# Negril.com Message Board Forums > Living in Jamaica >  Customs form

## jamaicamarylance

Why do they ask if we have unaccompanied luggage coming to JA? When we receive barrels of goods they must pass through customs and we pay the duty. If we check yes than we go to the red line. Any advice?

----------


## rene5975

When I arrived and checked that I had unaccompanied baggage, I was given a yellow form to list the contents (value) of the barrels. I took that form with me and you get a $500US allowance when you collect your barrels at the port. 

From another website with advice: (http://www.sweetjamaica.co.uk/art-of...rrel-part-one/)
"When travelling through customs be sure to join the ‘Red To Declare Line’ at the airport and ask for an unaccompanied baggage form known as C15 or ‘yellow form’. Fill this out with the Customs/Immigration Declaration Form, the C5 or white form and hand it to a representative.
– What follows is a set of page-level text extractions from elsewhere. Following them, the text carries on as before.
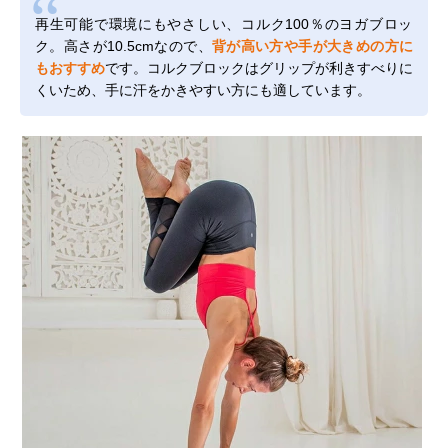
再生可能で環境にもやさしい、コルク100％のヨガブロッ
ク。高さが10.5cmなので、
背が高い方や手が大きめの方に
もおすすめ
です。コルクブロックはグリップが利きすべりに
くいため、手に汗をかきやすい方にも適しています。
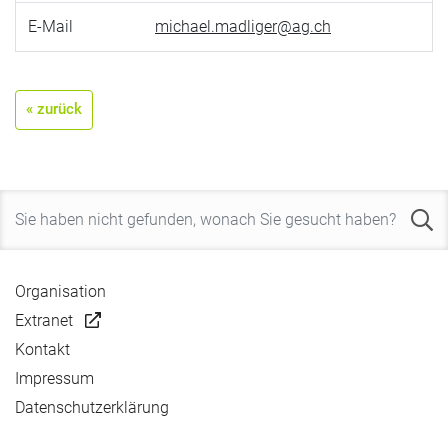
E-Mail
michael.madliger@ag.ch
« zurück
Organisation
Extranet
Kontakt
Impressum
Datenschutzerklärung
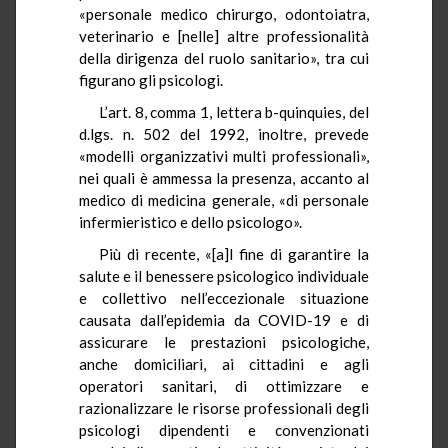
«personale medico chirurgo, odontoiatra,
veterinario e [nelle] altre professionalità
della dirigenza del ruolo sanitario», tra cui
figurano gli psicologi.
L’art. 8, comma 1, lettera b-quinquies, del
d.lgs. n. 502 del 1992, inoltre, prevede
«modelli organizzativi multi professionali»,
nei quali è ammessa la presenza, accanto al
medico di medicina generale, «di personale
infermieristico e dello psicologo».
Più di recente, «[a]l fine di garantire la
salute e il benessere psicologico individuale
e collettivo nell’eccezionale situazione
causata dall’epidemia da COVID-19 e di
assicurare le prestazioni psicologiche,
anche domiciliari, ai cittadini e agli
operatori sanitari, di ottimizzare e
razionalizzare le risorse professionali degli
psicologi dipendenti e convenzionati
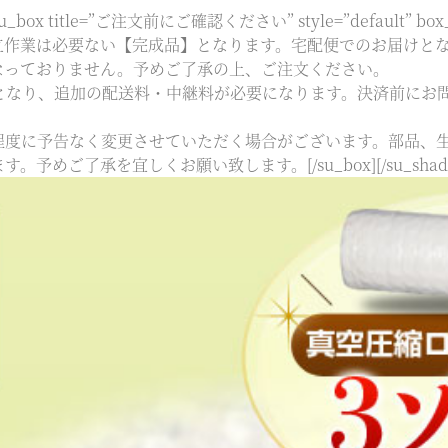
_box title=”ご注文前にご確認ください” style=”default” box_col
]▼お客様自身での組立作業は必要ない【完成品】となります。宅配便での
なっておりません。予めご了承の上、ご注文ください。
となり、追加の配送料・中継料が必要になります。決済前にお
程度に予告なく変更させていただく場合がございます。部品、
ご了承を宜しくお願い致します。[/su_box][/su_shad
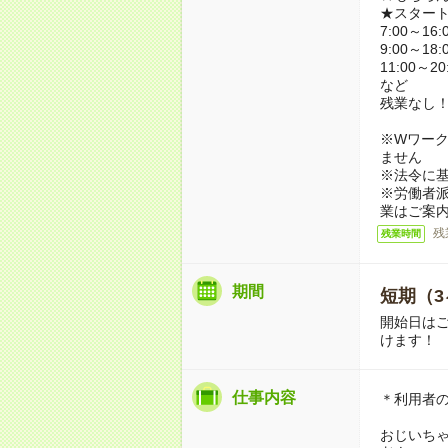
★スター
7:00～16:
9:00～18:
11:00～20
など
残業なし
※Wワーク
ません
※法令に基
※労働者
業はご案
残
残業時間
期間
短期（3
開始日は
けます！
仕事内容
＊利用者
おじいち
This proves you have travelled and shipped the items to yourself when clearing the goods at the wharf. The customs official at the airport will check your allowances in your accompanied luggage and if you have not exceed the US$500 limit it will be transferred to the items you have shipped lowering your tax payable at the wharf."

----------


## jamaicamarylance

Thanks a lot Rene... The website was informative. I think we will try the red line and do things straight.

----------